Last weekend, the Cabrillo College Samper Hall hosted a dazzling performance by Brass Over Bridges, a brass instrument quintet featuring musicians from the Santa Cruz Symphony. The Spotlight on the Symphony recital celebrated some of the Bay Area’s most talented brass musicians performing a selection of work by composers who have influenced American classical sounds.
Brass Over Bridges is comprised of five excellent brass musicians: Matt Ebisuzaki, trumpet, Esther Armendariz, trombone, Margarite Waddell, horn, Ari Micich, trumpet and Lucas Jensen, trombone. Ebisuzaki and Armendariz are two of the Santa Cruz Symphony’s principal players. The other members – Waddell, Micich, and Jensen, have also performed with SCS. All of them perform and educate; bringing vast experience, commitment to musical outreach, and impressive skills to stages and schools throughout the San Francisco Bay Area and beyond.

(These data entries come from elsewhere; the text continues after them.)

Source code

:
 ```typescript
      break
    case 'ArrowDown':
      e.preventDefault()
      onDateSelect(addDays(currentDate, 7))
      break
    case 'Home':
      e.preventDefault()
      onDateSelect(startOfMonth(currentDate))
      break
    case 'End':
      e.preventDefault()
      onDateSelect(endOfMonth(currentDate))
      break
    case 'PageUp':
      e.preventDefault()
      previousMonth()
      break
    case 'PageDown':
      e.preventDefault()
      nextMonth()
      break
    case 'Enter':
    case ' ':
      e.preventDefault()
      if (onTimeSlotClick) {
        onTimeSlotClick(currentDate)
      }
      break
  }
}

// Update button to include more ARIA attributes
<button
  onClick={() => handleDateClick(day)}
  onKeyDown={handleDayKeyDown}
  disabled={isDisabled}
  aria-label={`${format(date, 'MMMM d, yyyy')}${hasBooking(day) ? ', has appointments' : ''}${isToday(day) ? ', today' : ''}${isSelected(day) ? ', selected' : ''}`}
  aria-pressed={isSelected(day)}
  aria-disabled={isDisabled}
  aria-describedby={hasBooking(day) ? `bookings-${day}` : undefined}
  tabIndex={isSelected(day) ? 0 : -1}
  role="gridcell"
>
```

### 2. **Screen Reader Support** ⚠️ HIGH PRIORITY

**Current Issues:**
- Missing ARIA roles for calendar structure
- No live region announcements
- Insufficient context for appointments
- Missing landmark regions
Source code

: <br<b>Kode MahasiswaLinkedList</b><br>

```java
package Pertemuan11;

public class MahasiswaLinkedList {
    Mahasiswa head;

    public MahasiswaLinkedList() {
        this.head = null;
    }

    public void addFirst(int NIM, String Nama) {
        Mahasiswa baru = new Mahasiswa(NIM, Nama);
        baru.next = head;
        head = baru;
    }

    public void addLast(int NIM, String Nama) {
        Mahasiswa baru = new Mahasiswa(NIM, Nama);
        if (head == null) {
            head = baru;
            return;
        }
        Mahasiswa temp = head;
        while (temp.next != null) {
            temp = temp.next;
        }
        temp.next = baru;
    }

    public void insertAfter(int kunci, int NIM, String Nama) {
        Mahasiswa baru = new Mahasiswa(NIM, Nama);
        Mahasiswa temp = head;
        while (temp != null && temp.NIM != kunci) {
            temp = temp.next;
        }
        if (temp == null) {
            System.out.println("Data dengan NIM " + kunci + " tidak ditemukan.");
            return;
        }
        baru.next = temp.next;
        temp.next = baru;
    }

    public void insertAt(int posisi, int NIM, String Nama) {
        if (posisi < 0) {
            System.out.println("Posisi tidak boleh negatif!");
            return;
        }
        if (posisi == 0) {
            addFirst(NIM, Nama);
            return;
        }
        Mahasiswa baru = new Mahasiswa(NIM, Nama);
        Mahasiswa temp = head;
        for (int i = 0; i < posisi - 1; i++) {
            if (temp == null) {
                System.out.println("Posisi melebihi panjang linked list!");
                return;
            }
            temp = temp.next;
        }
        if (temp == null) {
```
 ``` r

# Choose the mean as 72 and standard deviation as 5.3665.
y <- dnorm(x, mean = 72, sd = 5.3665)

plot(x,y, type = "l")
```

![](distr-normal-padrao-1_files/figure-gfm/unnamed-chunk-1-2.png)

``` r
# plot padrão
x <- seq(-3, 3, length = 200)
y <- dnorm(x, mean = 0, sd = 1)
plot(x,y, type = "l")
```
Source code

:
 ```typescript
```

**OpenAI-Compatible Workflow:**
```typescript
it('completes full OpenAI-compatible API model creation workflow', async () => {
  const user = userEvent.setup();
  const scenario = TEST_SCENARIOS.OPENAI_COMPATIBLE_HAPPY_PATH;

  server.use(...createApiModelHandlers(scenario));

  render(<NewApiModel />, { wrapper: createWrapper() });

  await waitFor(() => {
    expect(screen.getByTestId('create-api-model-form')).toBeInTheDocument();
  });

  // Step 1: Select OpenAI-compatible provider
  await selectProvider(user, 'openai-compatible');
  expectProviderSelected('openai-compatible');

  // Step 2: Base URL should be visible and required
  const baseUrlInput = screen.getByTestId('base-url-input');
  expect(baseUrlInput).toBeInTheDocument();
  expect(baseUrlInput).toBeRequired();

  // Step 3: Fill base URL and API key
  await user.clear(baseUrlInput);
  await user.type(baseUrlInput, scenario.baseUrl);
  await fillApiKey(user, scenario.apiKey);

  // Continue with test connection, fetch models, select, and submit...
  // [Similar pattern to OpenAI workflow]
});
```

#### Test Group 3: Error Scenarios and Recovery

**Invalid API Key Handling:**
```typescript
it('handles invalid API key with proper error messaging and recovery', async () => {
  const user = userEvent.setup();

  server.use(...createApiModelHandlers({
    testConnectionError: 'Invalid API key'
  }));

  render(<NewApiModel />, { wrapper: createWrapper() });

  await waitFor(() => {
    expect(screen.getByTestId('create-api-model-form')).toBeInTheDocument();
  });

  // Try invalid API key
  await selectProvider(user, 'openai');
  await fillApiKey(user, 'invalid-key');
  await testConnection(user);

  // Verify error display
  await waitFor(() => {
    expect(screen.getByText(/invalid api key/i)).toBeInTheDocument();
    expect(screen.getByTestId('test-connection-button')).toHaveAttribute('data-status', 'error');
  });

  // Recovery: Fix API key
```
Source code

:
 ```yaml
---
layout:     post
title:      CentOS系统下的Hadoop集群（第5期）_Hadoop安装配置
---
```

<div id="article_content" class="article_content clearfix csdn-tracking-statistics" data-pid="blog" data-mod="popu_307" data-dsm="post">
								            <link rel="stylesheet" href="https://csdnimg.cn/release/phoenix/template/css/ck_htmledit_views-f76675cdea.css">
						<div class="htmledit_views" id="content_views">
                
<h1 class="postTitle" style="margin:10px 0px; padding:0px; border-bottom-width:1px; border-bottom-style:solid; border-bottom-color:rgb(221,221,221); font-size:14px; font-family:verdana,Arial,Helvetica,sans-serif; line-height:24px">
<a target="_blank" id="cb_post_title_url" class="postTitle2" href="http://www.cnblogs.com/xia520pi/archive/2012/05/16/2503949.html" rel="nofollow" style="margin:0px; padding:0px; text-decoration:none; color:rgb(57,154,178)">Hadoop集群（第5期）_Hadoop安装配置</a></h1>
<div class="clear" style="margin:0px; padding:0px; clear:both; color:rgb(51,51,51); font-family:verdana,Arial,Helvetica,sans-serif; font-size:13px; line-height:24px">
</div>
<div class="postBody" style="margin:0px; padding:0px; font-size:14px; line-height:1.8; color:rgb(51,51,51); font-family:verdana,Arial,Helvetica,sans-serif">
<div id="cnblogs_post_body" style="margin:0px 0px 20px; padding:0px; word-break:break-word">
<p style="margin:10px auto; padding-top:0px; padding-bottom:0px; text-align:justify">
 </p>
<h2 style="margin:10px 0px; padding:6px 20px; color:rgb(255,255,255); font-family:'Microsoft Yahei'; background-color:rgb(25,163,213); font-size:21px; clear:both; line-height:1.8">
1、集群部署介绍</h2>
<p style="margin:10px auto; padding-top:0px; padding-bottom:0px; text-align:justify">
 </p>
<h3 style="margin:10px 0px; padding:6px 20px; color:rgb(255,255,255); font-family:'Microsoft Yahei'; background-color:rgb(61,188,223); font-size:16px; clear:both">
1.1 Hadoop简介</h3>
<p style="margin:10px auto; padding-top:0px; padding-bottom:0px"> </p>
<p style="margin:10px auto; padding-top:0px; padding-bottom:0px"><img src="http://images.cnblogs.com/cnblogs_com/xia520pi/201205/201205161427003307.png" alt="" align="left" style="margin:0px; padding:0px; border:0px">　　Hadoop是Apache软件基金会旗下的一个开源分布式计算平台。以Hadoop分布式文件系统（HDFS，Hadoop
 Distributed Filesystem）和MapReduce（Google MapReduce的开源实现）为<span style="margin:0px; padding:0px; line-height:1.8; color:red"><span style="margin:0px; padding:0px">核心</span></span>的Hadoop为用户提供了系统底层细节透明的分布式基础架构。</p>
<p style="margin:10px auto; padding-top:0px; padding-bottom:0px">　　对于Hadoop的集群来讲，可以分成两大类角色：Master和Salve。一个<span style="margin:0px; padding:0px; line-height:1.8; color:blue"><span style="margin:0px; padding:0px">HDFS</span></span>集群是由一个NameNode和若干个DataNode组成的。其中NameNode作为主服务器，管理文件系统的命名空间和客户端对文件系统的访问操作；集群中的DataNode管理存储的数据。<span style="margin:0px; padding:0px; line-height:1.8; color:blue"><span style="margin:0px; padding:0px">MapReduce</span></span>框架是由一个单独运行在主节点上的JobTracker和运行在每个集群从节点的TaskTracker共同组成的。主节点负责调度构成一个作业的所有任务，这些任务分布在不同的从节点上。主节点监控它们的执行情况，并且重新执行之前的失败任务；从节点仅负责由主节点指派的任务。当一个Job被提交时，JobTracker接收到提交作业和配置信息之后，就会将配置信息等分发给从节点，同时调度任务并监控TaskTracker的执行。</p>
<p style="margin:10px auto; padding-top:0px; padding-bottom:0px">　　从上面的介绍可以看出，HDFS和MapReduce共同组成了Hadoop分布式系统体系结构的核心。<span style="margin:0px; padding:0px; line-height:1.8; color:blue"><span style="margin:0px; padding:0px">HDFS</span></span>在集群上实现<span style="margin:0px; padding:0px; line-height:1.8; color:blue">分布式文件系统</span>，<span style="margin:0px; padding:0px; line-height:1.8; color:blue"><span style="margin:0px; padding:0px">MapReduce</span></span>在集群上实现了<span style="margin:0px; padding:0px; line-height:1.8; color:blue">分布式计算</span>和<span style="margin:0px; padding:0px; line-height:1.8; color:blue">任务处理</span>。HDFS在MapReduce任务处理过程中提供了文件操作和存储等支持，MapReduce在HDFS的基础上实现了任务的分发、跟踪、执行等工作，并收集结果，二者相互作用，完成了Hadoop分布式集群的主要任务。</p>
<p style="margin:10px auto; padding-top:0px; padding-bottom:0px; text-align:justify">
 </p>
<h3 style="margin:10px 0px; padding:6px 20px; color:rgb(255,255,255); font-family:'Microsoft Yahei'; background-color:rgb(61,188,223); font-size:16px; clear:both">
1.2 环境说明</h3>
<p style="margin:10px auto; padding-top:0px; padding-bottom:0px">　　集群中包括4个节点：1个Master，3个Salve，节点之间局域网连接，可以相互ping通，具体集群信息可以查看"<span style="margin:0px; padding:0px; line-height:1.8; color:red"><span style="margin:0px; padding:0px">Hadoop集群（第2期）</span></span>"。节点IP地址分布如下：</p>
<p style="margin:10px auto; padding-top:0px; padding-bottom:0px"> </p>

To hear Brass Over Bridges live is a revelation. Their recent program featured musical luminaries representing wide musical and ethnic diversity. Through each of their artistic contributions, the 5-part ensemble helped us appreciate these composers who define and continue to develop music, and brought attention to the dynamics and depth of expression unique to brass instrument players. Whether transmitting the dramatic lyricism of composer Aaron Copland, the intricate mayhem of “Street Song” by SF Symphony conductor Michael Tilson Thomas, or Anthony DiLorenzo’s cinematic “Fire Dance”, the musicians performed each piece with admirable ease and meticulous craftsmanship.
The SCS Spotlight series is a rare opportunity to experience professional musicians in a more up-close-and-personal context. Each musician spoke in turn between each set, sharing musical fun-facts about the brass arrangements in a friendly, knowledgeable tone. Most impressive was the fact that several pieces played were originally written for other instruments – piano for George Gershwin’s “Three Preludes”; strings (and for a quartet nonetheless) for Samuel Barber’s melodic “Adagio for Strings”. Their smooth delivery of both chamber music and more unusual adaptations revealed the many colorful sounds and styles of brass instruments as well as their versatility as musicians.
Despite the challenging amount of stamina and oxygen it must take to convey the powerful voices of brass, their poise remained impressively steady throughout the program right through the energetic finale. In addition to the more classical chamber arrangements, their repertoire included dance-inspiring music not often played in the symphonic setting, including Eubie Blake and Lucky Roberts peppy “Glad Rags”, and the folksy-jazzy rhythms of South American Enrique Crespo and Cuban composer Paquito D’Rivera. Throughout it all the quintet worked together patiently and harmoniously, always showing a great sense of respect and support for each other. As a collaborative group they demonstrated impeccable synchronicity, communicating with subtle eye contact to navigate each transition and intuiting moments that called for collective unison.
Their much-deserved encore was full of upbeat pizzazz that had us all grinning from ear to ear. The five charming members of Brass Over Bridges stand out as much for their artistic brilliance as for their contagious enjoyment of the live music experience.